6-Input lookup tables
The first FPGAs circa 1985 employed 3-input lookup tables (LUTs). Subsequent generations moved to 4-input LUTs, because these offered a more optimal balance with regard to logic utilization and minimizing the number of logic levels in the context of designs of that era.
However, there has been a fundamental shift in the nature of designs over recent years. Today's designs often feature wide data paths, especially in the case of digital signal processing (DSP) applications. Implementing these designs using 4-input LUTs can require many levels of logic, thereby impacting performance. In order to address this issue, the ExpressFabric employed by the Virtex-5 family features LUTs with six independent inputs (Fig 1). This can significantly reduce the number of logic levels and LUT area required to implement wide functions.

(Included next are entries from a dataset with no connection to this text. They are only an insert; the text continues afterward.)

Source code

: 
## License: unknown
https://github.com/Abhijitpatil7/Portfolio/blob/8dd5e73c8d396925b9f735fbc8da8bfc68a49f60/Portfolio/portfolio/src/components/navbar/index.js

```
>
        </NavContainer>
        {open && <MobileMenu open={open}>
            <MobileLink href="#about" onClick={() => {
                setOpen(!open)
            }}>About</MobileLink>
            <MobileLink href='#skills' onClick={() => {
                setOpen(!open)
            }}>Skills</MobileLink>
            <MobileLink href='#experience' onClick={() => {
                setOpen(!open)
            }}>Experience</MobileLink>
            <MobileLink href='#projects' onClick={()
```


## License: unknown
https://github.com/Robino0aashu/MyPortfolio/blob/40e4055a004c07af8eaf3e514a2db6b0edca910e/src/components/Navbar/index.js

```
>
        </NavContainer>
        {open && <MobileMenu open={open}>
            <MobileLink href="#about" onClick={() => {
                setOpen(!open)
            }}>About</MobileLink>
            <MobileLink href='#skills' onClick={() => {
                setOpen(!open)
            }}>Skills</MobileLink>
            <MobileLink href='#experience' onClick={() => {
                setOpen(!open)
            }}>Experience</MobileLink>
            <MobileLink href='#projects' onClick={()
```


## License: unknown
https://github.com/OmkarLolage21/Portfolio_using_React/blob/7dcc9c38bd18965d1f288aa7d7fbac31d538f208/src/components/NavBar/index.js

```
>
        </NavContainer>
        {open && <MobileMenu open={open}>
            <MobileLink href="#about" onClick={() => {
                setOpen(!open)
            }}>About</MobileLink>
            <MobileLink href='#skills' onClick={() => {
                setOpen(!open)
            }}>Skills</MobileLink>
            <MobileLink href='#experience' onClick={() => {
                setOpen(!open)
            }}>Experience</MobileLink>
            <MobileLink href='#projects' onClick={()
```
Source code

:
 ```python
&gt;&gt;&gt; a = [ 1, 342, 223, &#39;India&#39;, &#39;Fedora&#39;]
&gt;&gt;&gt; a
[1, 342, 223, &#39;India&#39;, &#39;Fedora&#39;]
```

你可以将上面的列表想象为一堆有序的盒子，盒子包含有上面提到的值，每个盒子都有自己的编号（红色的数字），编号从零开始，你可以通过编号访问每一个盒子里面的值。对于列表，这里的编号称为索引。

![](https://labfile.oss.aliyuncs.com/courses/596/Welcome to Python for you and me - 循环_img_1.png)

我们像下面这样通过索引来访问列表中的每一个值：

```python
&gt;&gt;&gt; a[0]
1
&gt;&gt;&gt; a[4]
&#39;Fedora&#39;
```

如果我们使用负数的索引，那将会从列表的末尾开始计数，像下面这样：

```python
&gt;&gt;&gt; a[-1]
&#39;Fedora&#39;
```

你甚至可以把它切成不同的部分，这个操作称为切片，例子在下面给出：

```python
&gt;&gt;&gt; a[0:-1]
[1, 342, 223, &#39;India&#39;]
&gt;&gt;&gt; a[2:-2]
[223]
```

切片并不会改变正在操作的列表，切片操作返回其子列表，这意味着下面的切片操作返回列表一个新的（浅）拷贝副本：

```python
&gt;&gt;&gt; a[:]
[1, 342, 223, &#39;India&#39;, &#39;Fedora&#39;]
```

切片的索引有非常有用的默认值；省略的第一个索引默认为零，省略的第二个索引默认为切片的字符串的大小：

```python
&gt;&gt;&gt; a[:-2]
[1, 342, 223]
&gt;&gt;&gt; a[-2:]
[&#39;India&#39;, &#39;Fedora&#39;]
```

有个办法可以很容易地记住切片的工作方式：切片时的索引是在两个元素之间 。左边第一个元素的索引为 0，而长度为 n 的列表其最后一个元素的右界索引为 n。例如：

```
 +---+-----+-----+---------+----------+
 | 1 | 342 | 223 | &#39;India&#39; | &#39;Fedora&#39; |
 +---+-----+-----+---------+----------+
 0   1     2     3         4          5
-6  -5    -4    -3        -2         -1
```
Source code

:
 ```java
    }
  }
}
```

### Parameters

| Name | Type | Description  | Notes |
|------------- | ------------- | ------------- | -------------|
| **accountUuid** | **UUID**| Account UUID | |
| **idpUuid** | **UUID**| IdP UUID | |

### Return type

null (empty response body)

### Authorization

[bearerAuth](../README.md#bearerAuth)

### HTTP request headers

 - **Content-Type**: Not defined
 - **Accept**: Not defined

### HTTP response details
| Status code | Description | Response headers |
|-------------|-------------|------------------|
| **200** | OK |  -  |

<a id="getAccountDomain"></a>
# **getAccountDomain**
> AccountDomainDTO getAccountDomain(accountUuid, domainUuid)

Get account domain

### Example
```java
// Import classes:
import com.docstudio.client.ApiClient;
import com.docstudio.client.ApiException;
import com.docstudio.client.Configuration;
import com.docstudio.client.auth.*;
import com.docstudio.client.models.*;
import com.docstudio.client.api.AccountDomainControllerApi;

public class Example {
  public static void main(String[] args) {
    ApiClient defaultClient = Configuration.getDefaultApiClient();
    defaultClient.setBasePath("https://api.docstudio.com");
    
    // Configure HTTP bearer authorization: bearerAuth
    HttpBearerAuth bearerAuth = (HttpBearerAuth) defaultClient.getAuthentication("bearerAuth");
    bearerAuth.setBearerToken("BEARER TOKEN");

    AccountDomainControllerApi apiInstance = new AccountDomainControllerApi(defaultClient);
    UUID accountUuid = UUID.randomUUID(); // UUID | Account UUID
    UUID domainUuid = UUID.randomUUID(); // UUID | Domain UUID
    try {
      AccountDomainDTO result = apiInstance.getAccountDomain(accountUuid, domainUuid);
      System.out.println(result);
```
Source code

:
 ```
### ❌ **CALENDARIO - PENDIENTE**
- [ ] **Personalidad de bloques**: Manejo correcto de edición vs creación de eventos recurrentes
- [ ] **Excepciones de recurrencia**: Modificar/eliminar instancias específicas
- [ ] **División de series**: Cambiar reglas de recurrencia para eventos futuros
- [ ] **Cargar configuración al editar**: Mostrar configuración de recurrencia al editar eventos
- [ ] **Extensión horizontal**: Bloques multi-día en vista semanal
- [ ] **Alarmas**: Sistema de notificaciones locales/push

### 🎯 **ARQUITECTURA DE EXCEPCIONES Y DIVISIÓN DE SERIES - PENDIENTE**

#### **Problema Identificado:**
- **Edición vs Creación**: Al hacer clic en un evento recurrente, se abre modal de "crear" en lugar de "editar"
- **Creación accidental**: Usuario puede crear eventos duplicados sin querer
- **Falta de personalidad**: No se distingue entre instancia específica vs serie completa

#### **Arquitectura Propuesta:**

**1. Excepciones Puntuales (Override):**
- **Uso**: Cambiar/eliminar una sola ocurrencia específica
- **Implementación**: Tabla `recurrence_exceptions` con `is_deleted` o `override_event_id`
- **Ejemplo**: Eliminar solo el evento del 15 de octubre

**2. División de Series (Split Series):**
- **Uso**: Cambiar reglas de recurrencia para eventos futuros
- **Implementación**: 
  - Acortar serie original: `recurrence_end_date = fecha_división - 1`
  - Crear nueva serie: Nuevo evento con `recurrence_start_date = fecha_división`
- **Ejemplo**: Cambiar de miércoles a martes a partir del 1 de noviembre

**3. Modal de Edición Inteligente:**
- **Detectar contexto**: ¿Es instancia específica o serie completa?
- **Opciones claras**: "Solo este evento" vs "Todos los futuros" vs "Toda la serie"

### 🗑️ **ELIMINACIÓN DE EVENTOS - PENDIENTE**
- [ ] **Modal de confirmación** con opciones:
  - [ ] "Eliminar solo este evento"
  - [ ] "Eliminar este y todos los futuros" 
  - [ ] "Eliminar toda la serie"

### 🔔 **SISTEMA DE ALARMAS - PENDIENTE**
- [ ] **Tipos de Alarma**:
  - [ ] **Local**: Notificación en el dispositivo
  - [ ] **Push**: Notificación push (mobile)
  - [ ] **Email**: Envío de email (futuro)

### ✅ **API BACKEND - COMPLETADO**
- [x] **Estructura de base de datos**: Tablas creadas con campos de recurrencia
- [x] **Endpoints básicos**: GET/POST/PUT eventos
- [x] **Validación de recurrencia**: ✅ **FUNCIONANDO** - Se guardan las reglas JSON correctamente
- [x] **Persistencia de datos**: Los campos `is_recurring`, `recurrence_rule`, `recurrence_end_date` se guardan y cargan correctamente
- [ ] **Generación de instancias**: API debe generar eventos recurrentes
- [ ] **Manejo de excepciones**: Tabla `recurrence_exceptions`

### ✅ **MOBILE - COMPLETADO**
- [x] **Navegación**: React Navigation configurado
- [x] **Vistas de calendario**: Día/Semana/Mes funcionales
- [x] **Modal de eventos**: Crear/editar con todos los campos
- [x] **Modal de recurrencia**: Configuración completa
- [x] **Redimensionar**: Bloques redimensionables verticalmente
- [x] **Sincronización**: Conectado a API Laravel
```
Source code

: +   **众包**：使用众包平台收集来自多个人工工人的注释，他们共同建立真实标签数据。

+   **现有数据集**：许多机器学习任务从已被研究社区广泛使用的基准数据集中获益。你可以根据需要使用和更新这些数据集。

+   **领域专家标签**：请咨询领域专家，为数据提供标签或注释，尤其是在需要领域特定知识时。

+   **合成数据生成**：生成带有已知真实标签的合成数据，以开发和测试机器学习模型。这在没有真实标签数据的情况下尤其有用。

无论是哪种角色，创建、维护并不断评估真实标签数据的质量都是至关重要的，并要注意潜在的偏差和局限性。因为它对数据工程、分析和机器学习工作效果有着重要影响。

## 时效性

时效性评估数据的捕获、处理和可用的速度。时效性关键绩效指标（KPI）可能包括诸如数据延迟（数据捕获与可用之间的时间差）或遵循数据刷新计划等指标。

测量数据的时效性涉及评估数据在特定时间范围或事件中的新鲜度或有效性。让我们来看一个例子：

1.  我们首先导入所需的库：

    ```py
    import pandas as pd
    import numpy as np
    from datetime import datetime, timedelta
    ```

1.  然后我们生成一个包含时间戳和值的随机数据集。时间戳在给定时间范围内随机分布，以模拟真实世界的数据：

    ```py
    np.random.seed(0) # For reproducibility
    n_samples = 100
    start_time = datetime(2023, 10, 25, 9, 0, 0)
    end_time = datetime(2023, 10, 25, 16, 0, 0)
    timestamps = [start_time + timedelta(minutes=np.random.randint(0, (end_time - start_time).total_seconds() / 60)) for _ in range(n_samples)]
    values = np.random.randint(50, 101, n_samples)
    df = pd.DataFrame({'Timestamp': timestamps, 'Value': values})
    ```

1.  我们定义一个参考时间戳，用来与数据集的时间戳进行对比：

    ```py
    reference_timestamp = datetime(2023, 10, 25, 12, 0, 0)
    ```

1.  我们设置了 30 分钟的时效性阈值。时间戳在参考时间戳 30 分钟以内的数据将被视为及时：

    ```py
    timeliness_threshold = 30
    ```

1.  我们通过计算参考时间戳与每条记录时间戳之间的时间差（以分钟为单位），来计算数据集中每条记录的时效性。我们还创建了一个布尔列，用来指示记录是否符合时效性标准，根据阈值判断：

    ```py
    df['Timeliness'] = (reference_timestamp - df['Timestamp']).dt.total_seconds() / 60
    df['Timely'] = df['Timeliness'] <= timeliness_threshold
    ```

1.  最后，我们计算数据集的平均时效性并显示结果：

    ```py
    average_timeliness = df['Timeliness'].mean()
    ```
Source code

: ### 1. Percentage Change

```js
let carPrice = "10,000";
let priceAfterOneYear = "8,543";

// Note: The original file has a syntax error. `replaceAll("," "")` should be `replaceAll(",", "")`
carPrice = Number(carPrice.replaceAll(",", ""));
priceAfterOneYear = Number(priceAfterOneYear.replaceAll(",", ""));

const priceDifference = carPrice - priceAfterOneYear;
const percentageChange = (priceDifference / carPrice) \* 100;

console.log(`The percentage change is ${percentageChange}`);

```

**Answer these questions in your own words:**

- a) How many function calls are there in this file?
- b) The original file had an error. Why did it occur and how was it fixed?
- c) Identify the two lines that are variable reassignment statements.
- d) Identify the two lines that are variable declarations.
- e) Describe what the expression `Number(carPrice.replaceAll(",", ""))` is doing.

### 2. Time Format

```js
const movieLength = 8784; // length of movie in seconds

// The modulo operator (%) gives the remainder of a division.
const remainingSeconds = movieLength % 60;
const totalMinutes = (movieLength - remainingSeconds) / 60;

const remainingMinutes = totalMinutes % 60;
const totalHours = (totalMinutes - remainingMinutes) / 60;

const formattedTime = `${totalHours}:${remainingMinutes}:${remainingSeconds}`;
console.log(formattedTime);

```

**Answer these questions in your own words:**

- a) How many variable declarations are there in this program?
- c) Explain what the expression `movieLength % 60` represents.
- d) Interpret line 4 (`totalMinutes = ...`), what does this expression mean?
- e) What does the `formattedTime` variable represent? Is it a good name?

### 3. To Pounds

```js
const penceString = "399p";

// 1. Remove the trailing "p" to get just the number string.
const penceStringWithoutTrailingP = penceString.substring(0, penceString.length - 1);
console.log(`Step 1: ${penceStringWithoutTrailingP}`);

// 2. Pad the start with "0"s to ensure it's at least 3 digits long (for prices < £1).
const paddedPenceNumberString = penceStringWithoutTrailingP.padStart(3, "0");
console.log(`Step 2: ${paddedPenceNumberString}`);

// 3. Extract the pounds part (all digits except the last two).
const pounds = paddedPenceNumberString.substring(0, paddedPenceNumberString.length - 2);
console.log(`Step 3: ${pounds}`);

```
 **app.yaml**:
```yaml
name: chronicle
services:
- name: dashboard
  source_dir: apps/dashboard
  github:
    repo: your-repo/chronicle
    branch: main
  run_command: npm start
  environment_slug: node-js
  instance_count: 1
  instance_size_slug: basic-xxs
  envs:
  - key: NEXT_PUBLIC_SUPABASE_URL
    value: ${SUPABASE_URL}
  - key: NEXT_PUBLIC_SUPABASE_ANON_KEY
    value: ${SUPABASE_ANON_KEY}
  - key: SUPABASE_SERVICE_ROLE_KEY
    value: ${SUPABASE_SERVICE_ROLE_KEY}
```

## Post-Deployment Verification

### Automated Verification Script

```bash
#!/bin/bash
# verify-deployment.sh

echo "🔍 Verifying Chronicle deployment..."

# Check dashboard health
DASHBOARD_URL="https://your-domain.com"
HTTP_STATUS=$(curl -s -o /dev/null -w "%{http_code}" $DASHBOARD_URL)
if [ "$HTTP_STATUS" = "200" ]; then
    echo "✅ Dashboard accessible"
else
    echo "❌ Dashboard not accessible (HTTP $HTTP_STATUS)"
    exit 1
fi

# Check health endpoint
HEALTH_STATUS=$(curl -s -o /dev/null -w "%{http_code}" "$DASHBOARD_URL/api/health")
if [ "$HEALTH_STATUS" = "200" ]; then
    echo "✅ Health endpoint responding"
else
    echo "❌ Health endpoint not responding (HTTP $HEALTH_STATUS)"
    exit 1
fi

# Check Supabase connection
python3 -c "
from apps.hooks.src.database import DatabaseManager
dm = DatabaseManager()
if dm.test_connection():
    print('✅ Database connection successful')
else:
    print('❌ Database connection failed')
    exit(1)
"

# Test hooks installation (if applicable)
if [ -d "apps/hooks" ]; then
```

1. The Virtex-5 family has 6-input LUTs.
Each of these logical elements can be used as a true 6-input LUT or as two 5-input LUTs that share their five inputs. In addition to containing four of these 6-input LUTs, a Virtex-5 slice also includes faster flip-flops to speed pipelined designs and an improved carry chain architecture to speed arithmetic operations. Overall, the Virtex-5 family provides 65% more logic cells (up to 330,000 LCs) as compared to their Virtex-4 counterparts.
The huge capacity of Virtex-5 FPGAs – coupled with architectural features such as 6-input LUTs – mandates the use of specialized synthesis tools with customized algorithms. In order to address these issues, engineers at Synplicity and Xilinx have been working side-by-side for almost a year so as to ensure that the industry-leading Synplify Pro synthesis engine takes full advantage of the capabilities provided by the Virtex-5 family.
As one simple example, consider a wide data path function such as an 18-bit comparator. If implemented in a Virtex-4 device using 4-input LUTs, this would require 13 LUTs and 3 levels of logic (Fig 2a). By comparison, when implemented in a Virtex-5 using 6-input LUTs, the same function requires only 7 LUTS and two layers of logic (Fig 2b).
2. Wide functions require fewer LUTs and logic levels.
(Click this image to view a larger, more detailed version)
One should not underestimate the complexity associated with mapping logic into LUTs with more inputs. If not handled correctly, the combinatorial explosion associated with mapping to 6-input LUTs can cause memory utilization and runtime problems. If the algorithms used for a fabric based on 4-input LUTs were to be applied to a fabric with 6-input LUTs without significant modification, then synthesis runtimes can easily be orders of magnitude longer. Also, when attempting to find an optimal mapping, traditional algorithms run the risk of becoming trapped in local minima.
Furthermore, as opposed to being timing-driven, most conventional synthesis engines simply attempt to reduce the number of logic levels. This is problematic in the case of LUT architectures in which different input-to-output paths can have asymmetric delays. Also, the fact that these LUTs can be used in a 2 x 5-input configuration further increases the complexity of the mapping operations. A lot of research and development is required in order to use structures that share inputs but that represent different functions. In order to address these issues, the Synplify Pro software (which features a unique direct-mapping capability) has been equipped with a variety of sophisticated new heuristic algorithms that are tailored to minimize the number of cuts and to address these complex mapping and timing scenarios.